-- Text block follows --
RHP

RHP User

M47

Non visual attraction

April 16 2012

I have just come out of a relationship and am enjoying the single life. The journey of sexuality and sensuality as well as meeting some amazing people has been awesome! This is the first dating site that I have been on, so trying to read people from their pics and bio, without their body language and energy in person, is weird to me. I have quickly realised that I get more excited and turned on by people's bio's and their views on life and things, than their pics. Big time. Infant I have been getting messages from this gorgeous girl who has an amazing pic, however her less interesting, less funny, less insightful views on life have completely turned me off to the point where it repulsed me. Lol. Perhaps we should have to write 500 words in our bio. I think I'd find that more stimulating than pics. Anyone else feel this way, or have any views or ideas on this topic?

Comments

  • RHP

    RHP User

    14 years ago

    You never really know until you meet somone.Recently I was contacted by a man whose profile had no photo and just a few words to interest me.His messages were uninspiring and speaking to him on the phone was batshit boring. He lived quite a few suburbs away but I agreed to meet him .On the day we were to meet, I had to cancel and sent a text message,'sorry mark I have to cancel'....no response, so I thought he was a bit peeved and ignoring me. A week passed and I saw that he was looking at my profile...he sent me a message...he had been there waiting....he hadn't received my text but he still wanted to meet. I felt terrible and agreed to meet him the next day.I had no idea what he loolked like but he recognised me.He was sooo lovely.We chatted for awhile and discovered that his nephew is my daughters ex boyfiend,she had told me about him,said she thought I would really like him and she was sooo right.The other thing he said 'By the way.my name is not Mark!' So Mark ,whover you are,ignore my message....lol

  • RHP

    RHP User

    14 years ago

    Sorry, I was distracted by your amazing hot body. *wipes up the drool*OK, absolutely. I tend to play my cards close to my chest about my brain capabilities, but it should be obvious from my profile that I can string a sentence together as well as have some type of sense of humour. I like profiles that give me a peek inside the person writing, I'm after something a bit more than a quick hello and a bang. Hanging out with someone with diametrically opposing ethical & moral views isn't going to work and really, I would like to know if you're any type of bigot before meeting.I have been turned off by people who had nothing to go with their pretty face, and the opposite has occured before as well. I've been turned onto people I otherwise wouldn't have been physically attracted to due to their wit, humour and views.It's all kind of a lucky dip though until you actually meet I find. It's all too easy to pretend to be something you're not when communicating via email.
-- Text block concluded --
-- Record set follows --
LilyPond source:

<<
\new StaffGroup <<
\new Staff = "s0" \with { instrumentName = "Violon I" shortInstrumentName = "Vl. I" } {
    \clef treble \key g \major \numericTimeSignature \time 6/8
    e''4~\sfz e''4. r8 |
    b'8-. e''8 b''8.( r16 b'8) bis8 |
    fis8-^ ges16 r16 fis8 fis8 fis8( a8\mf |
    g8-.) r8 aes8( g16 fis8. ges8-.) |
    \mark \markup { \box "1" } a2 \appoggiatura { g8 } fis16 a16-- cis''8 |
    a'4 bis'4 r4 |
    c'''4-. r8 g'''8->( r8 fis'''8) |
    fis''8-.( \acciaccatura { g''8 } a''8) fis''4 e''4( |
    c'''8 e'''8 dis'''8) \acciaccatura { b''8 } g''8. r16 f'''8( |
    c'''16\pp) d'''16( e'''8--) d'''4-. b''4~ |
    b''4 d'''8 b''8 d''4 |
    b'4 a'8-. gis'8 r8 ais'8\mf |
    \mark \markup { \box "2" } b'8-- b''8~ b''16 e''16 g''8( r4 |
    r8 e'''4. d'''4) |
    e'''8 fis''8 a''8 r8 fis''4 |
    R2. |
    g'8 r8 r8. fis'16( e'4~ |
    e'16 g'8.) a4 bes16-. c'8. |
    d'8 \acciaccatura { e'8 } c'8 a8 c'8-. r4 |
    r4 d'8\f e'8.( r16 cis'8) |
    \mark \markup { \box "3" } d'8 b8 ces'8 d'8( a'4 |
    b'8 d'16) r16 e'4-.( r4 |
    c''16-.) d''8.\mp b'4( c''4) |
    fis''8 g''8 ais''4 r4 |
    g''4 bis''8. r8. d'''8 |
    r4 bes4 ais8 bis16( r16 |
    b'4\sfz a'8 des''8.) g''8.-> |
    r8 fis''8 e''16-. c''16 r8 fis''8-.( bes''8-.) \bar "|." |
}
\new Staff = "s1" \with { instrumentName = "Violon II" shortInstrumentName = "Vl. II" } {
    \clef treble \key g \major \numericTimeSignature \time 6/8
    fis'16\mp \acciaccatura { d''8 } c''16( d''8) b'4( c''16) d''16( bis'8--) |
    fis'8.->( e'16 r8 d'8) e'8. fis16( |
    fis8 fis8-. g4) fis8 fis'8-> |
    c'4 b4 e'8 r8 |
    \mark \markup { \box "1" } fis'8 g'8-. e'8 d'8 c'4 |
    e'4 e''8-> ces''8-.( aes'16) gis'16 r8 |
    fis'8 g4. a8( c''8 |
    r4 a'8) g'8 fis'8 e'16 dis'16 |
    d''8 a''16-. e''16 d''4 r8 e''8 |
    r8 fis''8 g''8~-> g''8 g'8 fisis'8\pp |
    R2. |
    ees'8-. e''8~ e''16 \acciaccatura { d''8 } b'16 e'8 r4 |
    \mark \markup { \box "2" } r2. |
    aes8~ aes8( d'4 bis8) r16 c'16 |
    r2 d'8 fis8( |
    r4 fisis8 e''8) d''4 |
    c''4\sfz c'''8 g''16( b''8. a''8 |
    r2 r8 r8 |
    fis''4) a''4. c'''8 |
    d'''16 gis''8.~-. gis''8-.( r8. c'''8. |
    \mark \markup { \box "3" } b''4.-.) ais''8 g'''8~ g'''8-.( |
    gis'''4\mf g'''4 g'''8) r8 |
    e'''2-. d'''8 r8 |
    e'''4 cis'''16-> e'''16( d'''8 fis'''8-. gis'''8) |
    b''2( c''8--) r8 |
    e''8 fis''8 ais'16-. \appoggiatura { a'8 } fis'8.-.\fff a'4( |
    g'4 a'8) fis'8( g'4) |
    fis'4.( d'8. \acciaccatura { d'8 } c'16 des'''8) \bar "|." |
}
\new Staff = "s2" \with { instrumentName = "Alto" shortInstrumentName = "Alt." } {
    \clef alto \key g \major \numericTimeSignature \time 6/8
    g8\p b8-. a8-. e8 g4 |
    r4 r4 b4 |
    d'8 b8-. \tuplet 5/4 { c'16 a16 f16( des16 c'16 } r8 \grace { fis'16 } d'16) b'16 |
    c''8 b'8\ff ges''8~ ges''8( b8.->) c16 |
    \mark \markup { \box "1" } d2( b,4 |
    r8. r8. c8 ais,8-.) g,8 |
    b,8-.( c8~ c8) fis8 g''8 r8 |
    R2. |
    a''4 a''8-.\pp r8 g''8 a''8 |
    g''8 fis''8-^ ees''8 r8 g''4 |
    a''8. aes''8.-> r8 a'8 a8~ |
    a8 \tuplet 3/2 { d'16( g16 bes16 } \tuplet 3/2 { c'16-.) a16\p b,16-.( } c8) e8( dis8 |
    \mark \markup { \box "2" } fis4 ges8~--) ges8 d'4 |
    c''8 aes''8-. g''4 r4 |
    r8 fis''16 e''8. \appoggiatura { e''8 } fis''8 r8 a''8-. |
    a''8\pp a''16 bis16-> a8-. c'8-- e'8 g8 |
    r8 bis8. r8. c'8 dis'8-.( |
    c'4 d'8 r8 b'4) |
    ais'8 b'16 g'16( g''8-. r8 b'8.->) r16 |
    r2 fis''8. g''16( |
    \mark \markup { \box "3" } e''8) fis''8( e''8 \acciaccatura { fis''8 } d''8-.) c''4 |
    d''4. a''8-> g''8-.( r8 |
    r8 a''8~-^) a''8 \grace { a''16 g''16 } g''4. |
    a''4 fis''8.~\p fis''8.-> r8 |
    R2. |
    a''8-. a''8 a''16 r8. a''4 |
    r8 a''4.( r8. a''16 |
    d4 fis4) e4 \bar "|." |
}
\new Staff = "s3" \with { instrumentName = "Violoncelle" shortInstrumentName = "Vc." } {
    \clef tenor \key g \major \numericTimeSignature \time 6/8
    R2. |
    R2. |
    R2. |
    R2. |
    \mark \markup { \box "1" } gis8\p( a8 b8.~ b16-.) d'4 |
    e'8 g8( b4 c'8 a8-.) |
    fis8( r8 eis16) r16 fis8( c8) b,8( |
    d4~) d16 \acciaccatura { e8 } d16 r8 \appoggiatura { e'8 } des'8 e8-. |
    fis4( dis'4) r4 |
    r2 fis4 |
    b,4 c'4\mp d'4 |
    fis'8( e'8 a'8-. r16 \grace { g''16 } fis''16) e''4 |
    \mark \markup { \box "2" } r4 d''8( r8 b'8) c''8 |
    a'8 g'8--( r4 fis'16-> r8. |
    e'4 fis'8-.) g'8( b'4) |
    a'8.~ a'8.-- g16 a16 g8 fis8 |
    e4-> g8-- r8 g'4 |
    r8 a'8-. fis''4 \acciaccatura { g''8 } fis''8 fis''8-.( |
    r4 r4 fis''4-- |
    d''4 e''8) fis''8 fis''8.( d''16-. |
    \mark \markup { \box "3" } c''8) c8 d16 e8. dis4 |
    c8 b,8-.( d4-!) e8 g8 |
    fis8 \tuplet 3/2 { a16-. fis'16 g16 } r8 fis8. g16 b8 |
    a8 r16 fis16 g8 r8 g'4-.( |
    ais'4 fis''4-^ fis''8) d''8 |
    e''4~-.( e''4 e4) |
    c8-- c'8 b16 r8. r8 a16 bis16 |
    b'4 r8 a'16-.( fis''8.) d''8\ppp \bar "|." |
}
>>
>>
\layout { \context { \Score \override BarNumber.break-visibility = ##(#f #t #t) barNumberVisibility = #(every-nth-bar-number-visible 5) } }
-- Record set concluded --
Required action:
Set down, word for word, the part of the discussion on non-visual attraction starting at "I have just" and ending at "on this topic?".

Result of this exercise:
I have just come out of a relationship and am enjoying the single life. The journey of sexuality and sensuality as well as meeting some amazing people has been awesome! This is the first dating site that I have been on, so trying to read people from their pics and bio, without their body language and energy in person, is weird to me. I have quickly realised that I get more excited and turned on by people's bio's and their views on life and things, than their pics. Big time. Infant I have been getting messages from this gorgeous girl who has an amazing pic, however her less interesting, less funny, less insightful views on life have completely turned me off to the point where it repulsed me. Lol. Perhaps we should have to write 500 words in our bio. I think I'd find that more stimulating than pics. Anyone else feel this way, or have any views or ideas on this topic?